[begin Source]

Do you or did you ever earn more money than your spouse/significant other? Did it make a difference in your relationship?

© Shutterstock
Jane Wagner

Jane Wagner | 03/25/2009 12:00 am

Jane Wagner Has Enough

No. But I’m happy with what I earn …
Liz Smith

Liz Smith | 03/24/2009 11:00 pm

Liz Smith Was Always the Breadwinner

I always earned more money than my spouses and they were both glad of it. When I worked for New York Newsday, I was the highest-paid print journalist in the world and believe me, all of my lovers, friends, employees and enemies benefited from that. Now that I am the lowest-paid (or totally unpaid) print journalist, I don’t feel I am so popular. But when it comes to money – "Easy come, easy go!"
Judith Martin

Judith Martin | 03/24/2009 11:00 pm

Judith Martin Asks: What Kind of Spouse Would Not Rejoice in Your Success?

I’ve often been asked this, and my husband has often been asked if he "minds" my making money — questions that we both find strangely revealing of an attitude that had never occurred to us. Whatever we both make — and for many years, my salary as a journalist was laughable — is pooled as being "our" money. And in what kind of a marriage would spouses not rejoice in each other’s successes?
Joan Juliet Buck

Joan Juliet Buck | 03/24/2009 11:00 pm

Joan Juliet Buck: Your Income Matters ...

Yes, it does. End of question.

Joan Ganz Cooney

Joan Ganz Cooney | 03/24/2009 11:00 pm

Did Joan Ganz Cooney's Success Drive Her Ex-Husband to Drink?

Yes, I earned more money than my first husband did and I think that — and my prominence — hastened his descent into alcoholism.
Read more about: Career, Money, Relationships

55 Reader Comments (so far…) Sign In or Register to comment

Maureen S
I did earn more than my husband before we were married just because of the industry I was working in.  It was not an issue for either of us.  When we were just about to be married, my husband noticed that I was no longer enjoying the pressure filled, high paying job I had and suggested it was more important to him that I be happy.  After much thought, with his total support, I decided to give up my job for a lower paying, less pressure filled position.  In our case, this was a good decision because after having been in a previous marriage that produced no children, I almost immediately got pregnant after I was married this time.  I had always believed that I couldn’t get pregnant but was lucky enough to get pregnant pretty quickly at 35 years old.  Nine months after my first child was born, I was pregnant with a second child. Neither of us has ever looked back.  My husband makes a good living and we have two wonderful children.  I really think he would have been fine with whatever decision I made. 
By Maureen S on 04/04/2009 3:25 pm
Tinka Parker
My husband and I are both free-lance - but I’m the one with the union-based health insurance. So even though I don’t earn quite as much as he, my honey is very very grateful we don’t have to pay premiums.

[end Source]

Requirement> In two sentences, sum up the piece above about earning more than a spouse.

[begin Information supplied]

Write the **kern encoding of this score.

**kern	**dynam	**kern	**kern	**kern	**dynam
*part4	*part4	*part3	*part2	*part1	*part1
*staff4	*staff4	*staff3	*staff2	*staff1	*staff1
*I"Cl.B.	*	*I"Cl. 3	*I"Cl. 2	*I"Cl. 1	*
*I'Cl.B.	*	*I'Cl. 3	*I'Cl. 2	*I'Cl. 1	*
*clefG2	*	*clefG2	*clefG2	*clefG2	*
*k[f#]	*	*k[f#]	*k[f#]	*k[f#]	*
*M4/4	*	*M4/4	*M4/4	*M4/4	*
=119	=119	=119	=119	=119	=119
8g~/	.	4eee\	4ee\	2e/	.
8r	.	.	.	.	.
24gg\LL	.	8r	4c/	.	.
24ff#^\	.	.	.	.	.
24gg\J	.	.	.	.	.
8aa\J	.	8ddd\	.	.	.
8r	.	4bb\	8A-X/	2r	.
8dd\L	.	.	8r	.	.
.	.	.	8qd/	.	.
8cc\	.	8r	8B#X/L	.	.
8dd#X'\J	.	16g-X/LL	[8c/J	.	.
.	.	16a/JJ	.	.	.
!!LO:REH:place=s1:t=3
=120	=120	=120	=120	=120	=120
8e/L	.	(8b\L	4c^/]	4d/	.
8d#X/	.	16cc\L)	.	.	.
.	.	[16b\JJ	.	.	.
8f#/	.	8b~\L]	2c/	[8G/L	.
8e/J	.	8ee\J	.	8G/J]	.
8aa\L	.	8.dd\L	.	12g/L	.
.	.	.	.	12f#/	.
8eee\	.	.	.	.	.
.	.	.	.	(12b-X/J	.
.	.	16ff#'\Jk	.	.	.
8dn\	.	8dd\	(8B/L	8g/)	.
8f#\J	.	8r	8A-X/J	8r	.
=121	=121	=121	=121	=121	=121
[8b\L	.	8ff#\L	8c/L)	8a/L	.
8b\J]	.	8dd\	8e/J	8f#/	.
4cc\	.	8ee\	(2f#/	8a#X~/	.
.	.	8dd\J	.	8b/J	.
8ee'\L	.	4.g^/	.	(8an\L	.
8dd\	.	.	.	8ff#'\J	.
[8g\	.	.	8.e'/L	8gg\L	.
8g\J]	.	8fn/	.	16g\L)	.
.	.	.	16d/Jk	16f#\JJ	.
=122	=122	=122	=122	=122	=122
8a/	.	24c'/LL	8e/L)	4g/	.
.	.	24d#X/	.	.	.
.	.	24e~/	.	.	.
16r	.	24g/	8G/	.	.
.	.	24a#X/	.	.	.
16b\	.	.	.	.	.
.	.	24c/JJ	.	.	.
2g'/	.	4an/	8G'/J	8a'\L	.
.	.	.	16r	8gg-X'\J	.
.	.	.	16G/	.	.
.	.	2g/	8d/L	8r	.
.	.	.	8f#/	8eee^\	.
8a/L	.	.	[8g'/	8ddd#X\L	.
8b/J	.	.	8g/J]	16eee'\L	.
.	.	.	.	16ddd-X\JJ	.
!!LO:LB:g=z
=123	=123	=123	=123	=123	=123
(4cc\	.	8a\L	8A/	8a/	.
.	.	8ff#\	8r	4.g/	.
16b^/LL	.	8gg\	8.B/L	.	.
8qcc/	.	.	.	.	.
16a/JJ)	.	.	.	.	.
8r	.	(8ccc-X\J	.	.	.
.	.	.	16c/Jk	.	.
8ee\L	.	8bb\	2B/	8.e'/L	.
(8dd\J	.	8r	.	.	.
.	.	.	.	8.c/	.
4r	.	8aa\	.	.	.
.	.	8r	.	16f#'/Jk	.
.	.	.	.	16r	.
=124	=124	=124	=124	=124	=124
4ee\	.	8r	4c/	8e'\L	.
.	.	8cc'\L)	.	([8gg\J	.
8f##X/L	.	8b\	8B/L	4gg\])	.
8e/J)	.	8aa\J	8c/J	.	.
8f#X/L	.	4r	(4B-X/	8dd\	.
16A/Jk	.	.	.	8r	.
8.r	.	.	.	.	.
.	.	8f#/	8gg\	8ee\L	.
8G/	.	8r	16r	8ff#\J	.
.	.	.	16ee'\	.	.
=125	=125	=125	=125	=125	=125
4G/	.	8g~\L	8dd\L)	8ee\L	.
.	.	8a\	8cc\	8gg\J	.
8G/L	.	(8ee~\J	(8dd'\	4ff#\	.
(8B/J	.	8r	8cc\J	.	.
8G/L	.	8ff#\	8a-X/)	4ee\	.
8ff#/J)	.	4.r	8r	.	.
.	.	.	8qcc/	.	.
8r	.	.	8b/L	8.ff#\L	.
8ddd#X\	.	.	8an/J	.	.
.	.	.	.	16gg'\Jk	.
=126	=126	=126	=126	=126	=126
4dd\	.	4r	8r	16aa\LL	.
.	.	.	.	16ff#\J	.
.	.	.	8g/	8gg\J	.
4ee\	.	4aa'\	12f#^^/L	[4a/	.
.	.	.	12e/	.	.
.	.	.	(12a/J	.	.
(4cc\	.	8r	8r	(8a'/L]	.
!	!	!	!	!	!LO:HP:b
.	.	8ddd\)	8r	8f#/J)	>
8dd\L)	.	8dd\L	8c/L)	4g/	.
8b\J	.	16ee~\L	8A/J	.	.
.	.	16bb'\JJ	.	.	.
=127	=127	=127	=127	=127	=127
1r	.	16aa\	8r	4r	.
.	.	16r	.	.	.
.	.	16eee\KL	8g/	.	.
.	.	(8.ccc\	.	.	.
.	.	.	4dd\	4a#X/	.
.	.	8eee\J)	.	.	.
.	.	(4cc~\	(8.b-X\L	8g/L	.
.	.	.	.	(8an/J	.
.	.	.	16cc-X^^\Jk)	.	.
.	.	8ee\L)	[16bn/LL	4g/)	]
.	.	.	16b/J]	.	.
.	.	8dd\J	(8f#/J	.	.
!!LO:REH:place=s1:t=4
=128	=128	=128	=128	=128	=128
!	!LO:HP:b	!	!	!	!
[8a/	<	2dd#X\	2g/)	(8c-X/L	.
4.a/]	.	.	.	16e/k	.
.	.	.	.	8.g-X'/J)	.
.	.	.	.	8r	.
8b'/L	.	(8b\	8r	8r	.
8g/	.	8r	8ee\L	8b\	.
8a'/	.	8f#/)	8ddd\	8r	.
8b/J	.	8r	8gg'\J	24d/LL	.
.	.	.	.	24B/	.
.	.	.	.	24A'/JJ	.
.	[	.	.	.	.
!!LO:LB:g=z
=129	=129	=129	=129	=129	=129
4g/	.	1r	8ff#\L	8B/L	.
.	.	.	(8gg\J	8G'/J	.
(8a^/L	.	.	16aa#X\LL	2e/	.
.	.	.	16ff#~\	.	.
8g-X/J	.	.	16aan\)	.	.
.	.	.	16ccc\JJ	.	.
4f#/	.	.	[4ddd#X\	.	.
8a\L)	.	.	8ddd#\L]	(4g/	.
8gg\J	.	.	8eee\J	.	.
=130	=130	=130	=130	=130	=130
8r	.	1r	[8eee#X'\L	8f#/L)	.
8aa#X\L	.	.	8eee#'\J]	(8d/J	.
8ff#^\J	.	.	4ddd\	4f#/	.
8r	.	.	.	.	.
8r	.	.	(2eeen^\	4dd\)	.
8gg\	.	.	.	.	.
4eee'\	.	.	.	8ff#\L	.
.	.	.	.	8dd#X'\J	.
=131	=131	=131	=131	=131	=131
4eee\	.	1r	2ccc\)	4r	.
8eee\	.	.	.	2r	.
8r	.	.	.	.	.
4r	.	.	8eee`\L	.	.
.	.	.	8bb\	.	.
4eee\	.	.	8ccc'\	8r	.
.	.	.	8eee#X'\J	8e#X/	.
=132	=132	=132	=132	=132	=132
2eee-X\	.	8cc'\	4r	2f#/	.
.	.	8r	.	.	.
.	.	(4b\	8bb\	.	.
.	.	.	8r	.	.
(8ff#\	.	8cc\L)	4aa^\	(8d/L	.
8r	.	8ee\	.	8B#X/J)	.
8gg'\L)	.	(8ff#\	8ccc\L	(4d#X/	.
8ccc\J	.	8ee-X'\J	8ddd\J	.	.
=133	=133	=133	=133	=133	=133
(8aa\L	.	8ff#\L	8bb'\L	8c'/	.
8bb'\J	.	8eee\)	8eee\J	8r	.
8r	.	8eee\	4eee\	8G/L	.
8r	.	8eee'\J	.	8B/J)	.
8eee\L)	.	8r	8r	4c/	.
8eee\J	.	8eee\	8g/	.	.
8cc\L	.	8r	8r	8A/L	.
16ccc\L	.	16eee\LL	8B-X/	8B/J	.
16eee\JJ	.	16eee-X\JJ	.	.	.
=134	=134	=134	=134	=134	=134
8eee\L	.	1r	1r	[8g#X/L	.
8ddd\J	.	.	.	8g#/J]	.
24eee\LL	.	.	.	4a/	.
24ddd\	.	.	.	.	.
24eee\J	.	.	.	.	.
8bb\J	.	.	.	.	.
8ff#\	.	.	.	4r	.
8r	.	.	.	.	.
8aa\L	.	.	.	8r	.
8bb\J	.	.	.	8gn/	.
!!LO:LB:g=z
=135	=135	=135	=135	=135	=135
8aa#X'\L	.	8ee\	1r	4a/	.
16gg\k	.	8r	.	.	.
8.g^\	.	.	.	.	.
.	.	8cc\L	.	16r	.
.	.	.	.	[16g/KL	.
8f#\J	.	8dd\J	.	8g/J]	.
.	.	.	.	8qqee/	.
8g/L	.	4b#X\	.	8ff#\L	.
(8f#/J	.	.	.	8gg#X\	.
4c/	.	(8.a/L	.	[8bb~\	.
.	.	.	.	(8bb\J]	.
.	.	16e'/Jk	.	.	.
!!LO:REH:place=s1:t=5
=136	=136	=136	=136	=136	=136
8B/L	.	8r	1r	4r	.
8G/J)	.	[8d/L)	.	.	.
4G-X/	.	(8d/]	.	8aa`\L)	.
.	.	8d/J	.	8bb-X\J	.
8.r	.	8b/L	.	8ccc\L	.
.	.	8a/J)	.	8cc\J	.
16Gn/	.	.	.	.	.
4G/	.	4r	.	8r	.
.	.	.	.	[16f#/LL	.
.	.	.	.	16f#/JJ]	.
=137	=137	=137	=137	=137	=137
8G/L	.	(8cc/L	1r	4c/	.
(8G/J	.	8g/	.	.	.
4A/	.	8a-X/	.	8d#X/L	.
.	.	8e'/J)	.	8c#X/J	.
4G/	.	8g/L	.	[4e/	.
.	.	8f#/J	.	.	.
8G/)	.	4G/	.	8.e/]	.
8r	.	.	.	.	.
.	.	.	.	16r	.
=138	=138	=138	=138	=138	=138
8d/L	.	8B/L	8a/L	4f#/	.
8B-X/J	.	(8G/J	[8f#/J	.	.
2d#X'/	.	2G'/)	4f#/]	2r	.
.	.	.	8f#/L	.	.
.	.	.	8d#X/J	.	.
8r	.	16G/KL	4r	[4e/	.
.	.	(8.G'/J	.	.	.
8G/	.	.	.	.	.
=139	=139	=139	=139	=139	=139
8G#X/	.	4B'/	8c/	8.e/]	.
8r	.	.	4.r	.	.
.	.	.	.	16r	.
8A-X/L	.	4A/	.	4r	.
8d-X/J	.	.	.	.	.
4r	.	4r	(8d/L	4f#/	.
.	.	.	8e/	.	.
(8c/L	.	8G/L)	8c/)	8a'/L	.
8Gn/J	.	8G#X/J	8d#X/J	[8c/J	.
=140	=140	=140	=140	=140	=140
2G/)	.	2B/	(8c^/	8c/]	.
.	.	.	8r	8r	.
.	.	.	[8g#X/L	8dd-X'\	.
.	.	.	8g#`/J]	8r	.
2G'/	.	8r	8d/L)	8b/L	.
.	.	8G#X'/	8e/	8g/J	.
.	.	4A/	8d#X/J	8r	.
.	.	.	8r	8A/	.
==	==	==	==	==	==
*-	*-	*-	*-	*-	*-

[end Information supplied]

Problem solution> Asked whether they ever earned more than a spouse, Jane Wagner says no but she's happy with what she earns, and Liz Smith says she always earned more and her spouses were glad of it. Judith Martin says she and her husband pool their money and wonders what spouse would not rejoice in the other's success, Joan Juliet Buck says income matters, Joan Ganz Cooney thinks her higher pay and prominence hastened her first husband's descent into alcoholism, and among the readers, Maureen S says it was never an issue, while Tinka Parker says her husband is grateful for her union-based health insurance.